_Dettagli esercizio_
Nel testo sulla preparazione atletica nel calcio, che cosa può prevedere il Sudden Death Screening?

_Testo estratto_
******
Ecco. Asimov nel 1950 pubblicava Io, robot, una raccolta di racconti fantascientifici in cui confutava le leggi della robotica mostrandone contraddizioni, fragilità e di fatto l’imperfezione. I calciatori non sono tanto diversi: sono costretti a rincorrere il massimo, ma devono fermarsi un gradino prima del crollo. Capita spesso di forzare la mano e pagarne le conseguenze con stop più o meno lunghi, e vale anche per il precampionato: “Gli infortuni si possono ridurre se gli atleti seguono una preparazione adeguata, senza sovraccarichi funzionali, un’alimentazione corretta, detta allenamento invisibile, e una perfetta idratazione”, afferma ancora Pulcini. I robot, però, più che altro le nuove tecnologie possono essere anche una risorsa indispensabile. Dall’analisi di quello che succede sul rettangolo verde, si ottiene una raccolta di dati utili per individualizzare i programmi di lavoro: chilometri percorsi, traiettorie e heat map, per esempio. Si tratta di una quantità enorme di informazioni, decisive per cambiare il destino delle partite: “Quando ho iniziato c’era il cardiofrequenzimetro e poco altro – racconta Tognaccini – Man mano sono arrivati nuovi strumenti. Abbiamo iniziato a raccogliere misure sia attraverso le immagini tv, sia con il gps, poi con sistemi ancora più precisi”.
Anche nel mondo della medicina la rivoluzione è arrivata, stravolgendo i metodi di valutazione: “Esistono parametri che indicano la capacità di adattamento del cuore allo sforzo. Ci sono sistemi ancora più sofisticati, come il Sudden Death Screening, che possono prevedere una morte improvvisa in campo con qualche anno di anticipo – dice Pulcini – E nell’ambito della tutela sanitaria degli atleti, è una conquista siderale”. Quindi, le differenze ci sono e non solo in palestra o sul pc. Perché tra corse infinite e ritmi forsennati, il calcio è cambiato, e con lui anche il modo in cui i giocatori si preparano, appunto. È impossibile tornare indietro, e andrà bene anche così, ma siamo certi che non siano gli atleti stessi ad abbandonare la nave? Tanti campioni hanno già scelto i soldi e i ritmi più blandi dell’Arabia Saudita: è ragione, molto più che cuore, ma ci si allunga la carriera e si fattura di più, a costo dell’oblio nelle élite europee. Houellebecq scriveva in Sottomissione che “la nostalgia non è legata al ricordo della felicità”, e allora, forse, non è per forza nel passato che dobbiamo cercare qualcosa di meglio. Il calcio deve ancora costruirselo il suo etere sconfinato, il compromesso tra le esigenze meccaniche e quelle estetiche. La parte atletica si adatterà di conseguenza, ma non può essere sempre serva dei parametri economici, e neanche lo spettacolo. Perché, questa no, non può essere la strada giusta.
******
_Materiale fornito_
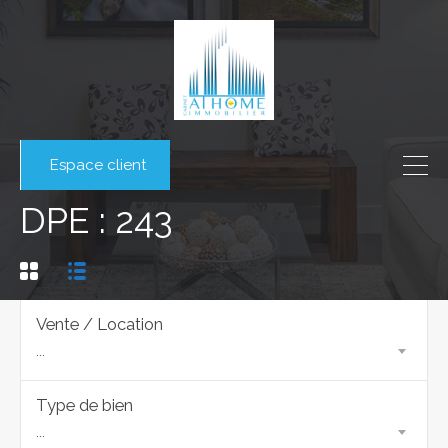
Espace client
DPE : 243
Vente / Location
...
Type de bien
...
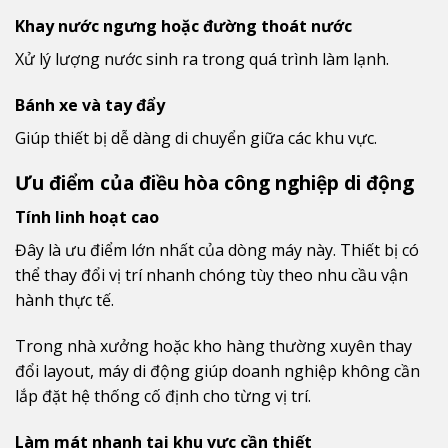
Khay nước ngưng hoặc đường thoát nước
Xử lý lượng nước sinh ra trong quá trình làm lạnh.
Bánh xe và tay đẩy
Giúp thiết bị dễ dàng di chuyển giữa các khu vực.
Ưu điểm của điều hòa công nghiệp di động
Tính linh hoạt cao
Đây là ưu điểm lớn nhất của dòng máy này. Thiết bị có
thể thay đổi vị trí nhanh chóng tùy theo nhu cầu vận
hành thực tế.
Trong nhà xưởng hoặc kho hàng thường xuyên thay
đổi layout, máy di động giúp doanh nghiệp không cần
lắp đặt hệ thống cố định cho từng vị trí.
Làm mát nhanh tại khu vực cần thiết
******
_Soluzione_
Una morte improvvisa in campo, con qualche anno di anticipo.